Celiac Disease (CeD) is often overlooked in the elderly. Delayed recognition can result in higher morbidity and mortality as it is associated with a risk of other autoimmune pathologies, malnutrition, and enteropathy-associated T cell lymphoma. Here, we present a patient diagnosed with late-onset CeD who was ultimately determined to have an atypical T-cell lymphoproliferative disorder. An 87-year-old female was admitted for evaluation of chronic watery diarrhea in the setting of recurrent readmissions for dehydration over the past several months. Symptoms remained unchanged despite several courses of vancomycin for C. difficile infection (based on PCR positive stool assay). She endorsed 15-lb weight loss. Medical history was notable for stage IV angioimmunoblastic T-cell lymphoma (ATCL), previously treated with chemotherapy and maintenance lenalidomide. Exam was notable for BMI of 19 and cachexia with temporal wasting; abdomen was soft, minimally distended, non-tender with no mass. Laboratory studies were notable for anemia (hemoglobin 9.1 g/dL), thrombocytopenia (102,000 platelets/μL), hypoalbuminemia (2.1 g/dL), and hypocalcemia (6.9 mg/dL). Stool tests for culture, Wright stain, alpha-1-antitrypsin, pancreatic elastase, calprotectin, chymotrypsin, and fecal fat were unrevealing. Vasoactive intestinal polypeptide, gastrin, and 5-hydroxyindoleacetic acid (5-HIAA) urine tests also were normal. Celiac serologies returned positive for tissue transglutaminase (72.2) and endomysial antibodies (1:80). CT scan demonstrated multiple prominent mesenteric lymph nodes throughout the GI tract. Upper endoscopy with duodenal biopsies confirmed diagnosis of CeD and duodenitis. Given her history of ATCL, molecular testing was performed, revealing clonal rearrangement distinct from her ATCL diagnosis. Overall, the features were consistent with an atypical T-cell lymphoproliferative disorder.

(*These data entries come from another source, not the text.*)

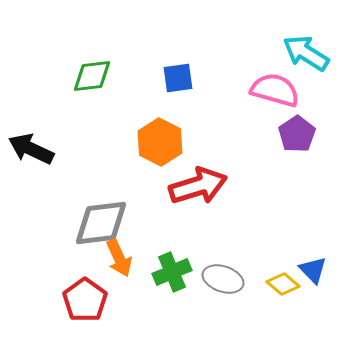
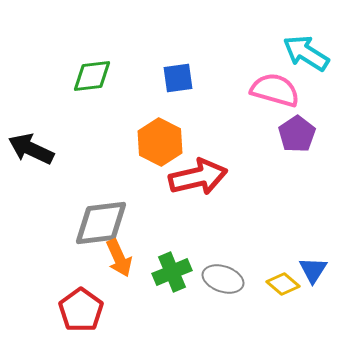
red arrow: moved 9 px up; rotated 4 degrees clockwise
blue triangle: rotated 16 degrees clockwise
red pentagon: moved 4 px left, 10 px down
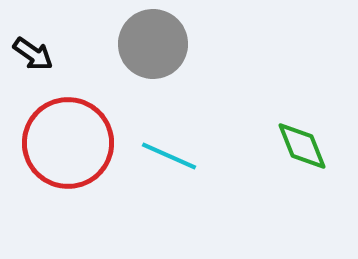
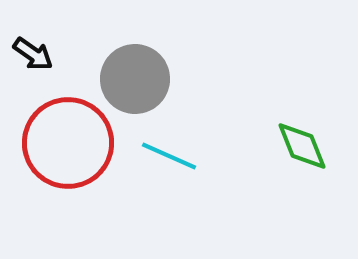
gray circle: moved 18 px left, 35 px down
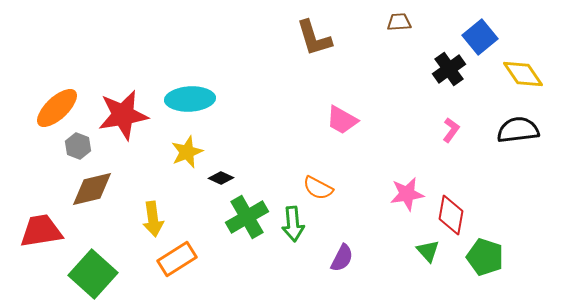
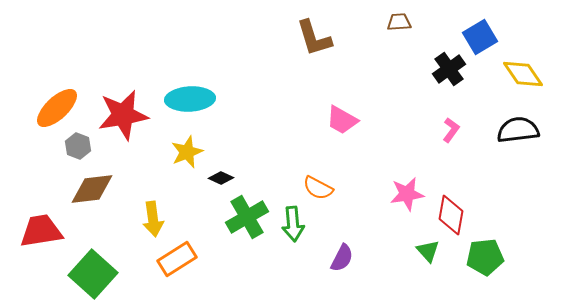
blue square: rotated 8 degrees clockwise
brown diamond: rotated 6 degrees clockwise
green pentagon: rotated 24 degrees counterclockwise
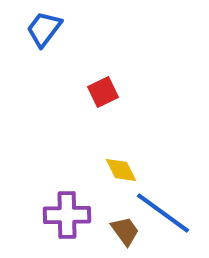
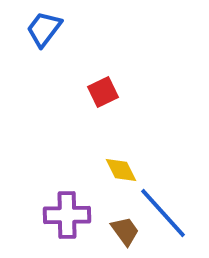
blue line: rotated 12 degrees clockwise
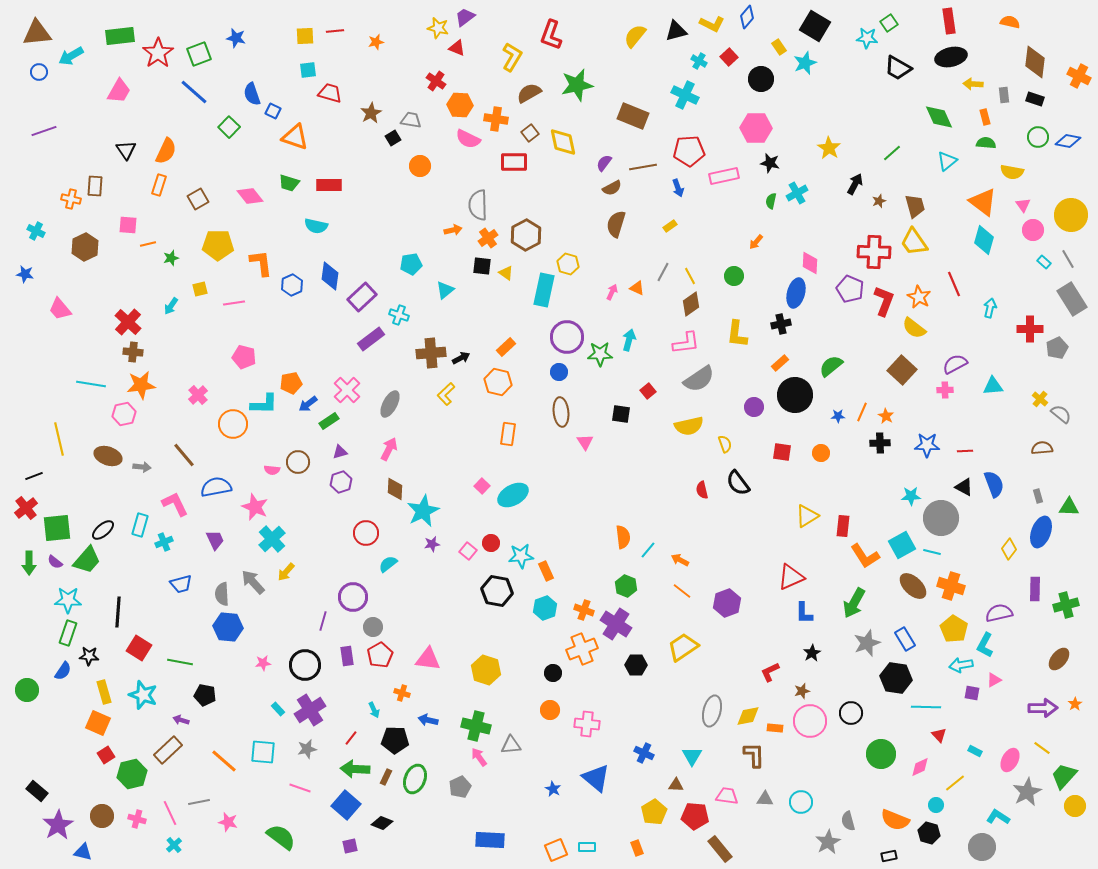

She continued to have severe diarrhea despite strict adherence to a gluten free diet and was discharged to a skilled nursing facility where she died several weeks later. This case highlights the need for consideration of CeD when evaluating elderly patients presenting with diarrhea-especially since the risk of developing intestinal lymphoma in this population increases with advanced age. Our patient was ultimately diagnosed with a concurrent lymphoproliferative disorder involving the GI tract that was likely related to underlying CeD.